I Lurve, band russo-estone nata sulle ceneri dei Gaarden che già  avevano dato prova di aver ottime idee, si ripresentato con questo album omonimo pubblicato tramite l’etichetta australiana Library Group Records nel quale, se non fossimo a conoscenza delle loro origini, avremmo potuto pensare di trovarci di fronte ad una nuova band di Manchester.

Forse dovremmo dire di Salford, visto l’inizio dell’album con il brano “Right Moment”, dove forse volontariamente  si simula l’ingresso della chitarra di “Love Will Tear Us Apart”, in una specie  di easter egg a favore dell’ascoltatore.

In realtà  con i Joy Division non è che abbiano poi cosi tanti punti in comune, fatta eccezione di una certa attitudine alla Bernard Sumner  e una certa inquietudine esistenziale giovanile, espressa in un songwriting nel quale si sceglie di mettersi a nudo mostrando le proprie insicurezze.

Ascoltando bene il loro sound si esprime piuttosto tramite un fusione diversa di generi, un guitar-pop anni ’80 mediato da attitudini noise e shoegaze.

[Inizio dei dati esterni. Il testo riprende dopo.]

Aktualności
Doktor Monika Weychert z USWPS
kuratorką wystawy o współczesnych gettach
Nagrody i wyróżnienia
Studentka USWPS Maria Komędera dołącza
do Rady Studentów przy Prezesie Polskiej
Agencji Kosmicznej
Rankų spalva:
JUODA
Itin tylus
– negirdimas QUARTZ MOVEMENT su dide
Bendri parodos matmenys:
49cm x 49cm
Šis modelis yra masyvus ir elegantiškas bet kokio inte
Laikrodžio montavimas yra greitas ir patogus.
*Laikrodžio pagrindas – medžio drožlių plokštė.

“Right Moment” è decisamente un bell’inizio, la band riesce a costruire una brano con un atmosfera di inquieto dream pop, con un punta di noise puntellato da un testo nel quale, con paranoica ripetitività , si parla della perdita del momento e degli incontri che mancheranno solo per un gesto, un attimo mancato.

“I Hate Your Face” potrebbe benissimo essere un singolo, la vocalità  si pone in evidenza insieme ai riff di una chitarra brillante, e un ritornello che ti entra nel cervello, uno dei pezzi migliori dell’album con un bel testo nel quale la consapevolezza di non riuscire ad amare pienamente non riesce ancora a trovare una soluzione.

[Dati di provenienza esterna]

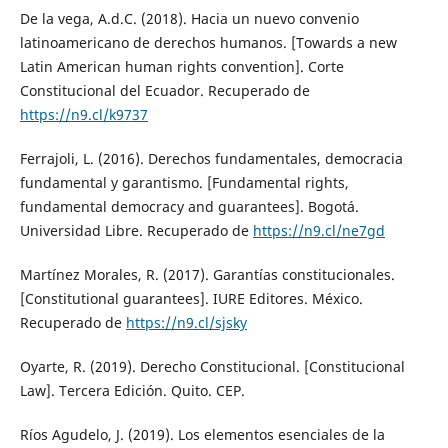
De la vega, A.d.C. (2018). Hacia un nuevo convenio
latinoamericano de derechos humanos. [Towards a new
Latin American human rights convention]. Corte
Constitucional del Ecuador. Recuperado de
https://n9.cl/k9737
Ferrajoli, L. (2016). Derechos fundamentales, democracia
fundamental y garantismo. [Fundamental rights,
fundamental democracy and guarantees]. Bogotá.
Universidad Libre. Recuperado de
https://n9.cl/ne7gd
Martínez Morales, R. (2017). Garantías constitucionales.
[Constitutional guarantees]. IURE Editores. México.
Recuperado de
https://n9.cl/sjsky
Oyarte, R. (2019). Derecho Constitucional. [Constitucional
Law]. Tercera Edición. Quito. CEP.
Ríos Agudelo, J. (2019). Los elementos esenciales de la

“Even If I’m Happy I’m In Pain ” è un altro bel brano, la chitarra inizia come fossero i New Order e si combina bene con il resto della strumentazione mentre il cantato si muove melodicamente riuscito.

Con “Lurve” ricreano una sottile atmosfera alla Joy Division, ma le cose riescono a farle bene e il cantante sa reggere il brano con la giusta drammaticità  nel pezzo più intenso dell’album, a cui fa da contraltare il successivo “Small Talk” più diretto e ruffiano, ma non per questo da buttare via.

La chiusura spetta a “I Wish I Was Drunk (pt 1 & pt 2) con una prima parte chitarra e voce e una seconda dove invece la band si scatena, chiudendo degnamente un album che funzione bene, sia nella parte melodica che nella costruzione dei brani.

I Lurve con questo lavoro dimostrano di avere tutte le carte in regola per farsi notare e ritagliarsi un loro spazio: hanno già  in mano una serie di brani capaci di attirare l’attenzione degli ascoltatori e la possibilità  di proporsi in live interessanti, ma soprattutto hanno idee da sviluppare per un loro percorso pienamente personale.